How JVM collect ThreadDump underhood

Please explain how JVM collect ThreadDump underhood.
I don't understand how it collectons stack traces of threads that are off-CPU (wait disk IO,Network,non-voluntary context switches).
For example, linux perf collect info only about on-CPU threads(which use CPU-cycles)

Solution

I'll take HotSpot JVM as an example.

The JVM maintains the list of all Java threads: for each thread it has a corresponding VM structure. A thread can be in one of the following states depending on its execution context (HotSpot knows the current state of each thread, because it's responsible for switching states):

in_Java - a thread is executing Java code, either in the interpreter or in a JIT-compiled method;
in_vm - a thread is inside a VM runtime function;
in_native - a thread is running a native method in JNI context;
there are also transitional states, but let's skip them for simplicity.

An off-cpu thread can have only

in_native state: all socket I/O, disk I/O, and otherwise blocking operations are performed only in native code;
in_vm state, when a thread is blocked on a VM mutex.

Whenever the JVM calls a native method or acquires a contended mutex, it stores the last Java frame pointer into the Thread structure.

Now the crucial part: HotSpot JVM obtains a thread dump only at a safepoint.

When you ask for a thread dump, the JVM requests a stop-the-world pause. All threads in in_Java state are stopped at the nearest safepoint, where the JVM knows how to walk the stack.

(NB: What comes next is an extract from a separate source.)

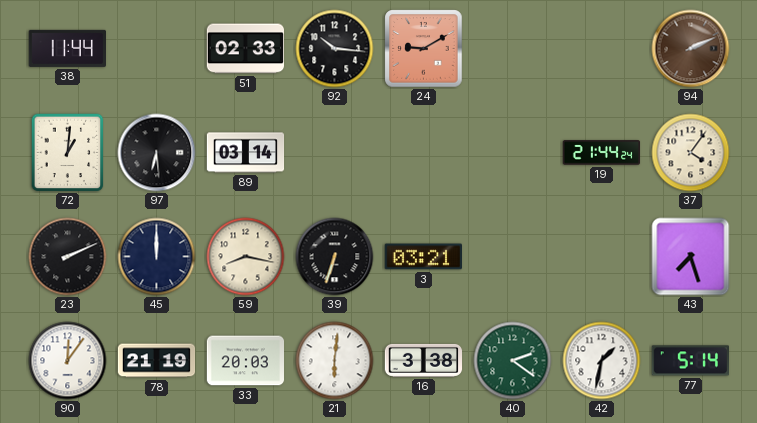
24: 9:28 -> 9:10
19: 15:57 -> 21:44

Threads in in_native state are not stopped, but they don't need to. HotSpot knows their last Java frame, because the pointer is stored in a Thread structure. Knowing the top Java frame, the JVM can find its caller, then the caller of the caller, and so on.

What important here is that the Java part of the stack is "frozen", no matter what the native method does. The top part of the stack (native) can change back and forth, while the bottom part (Java) remains immutable. It cannot change, since the JVM checks for a pending safepoint operation on every switch from in_native to in_Java: if a native method returns, and the VM is currently running a stop-the-world operation, current thread blocks until the operation ends.

So, getting a thread dump involves

Stopping all in_Java and in_vm threads at a safepoint;
Walking through the global list of threads maintained by the JVM;
If a thread is running native method, its top Java frame is stored in a thread structure; if a thread is running Java code, its top frame corresponds to the currently executing Java method.
Each frame has a link to the previous frame, so given the top frame, the JVM can construct the whole stack trace to the bottom.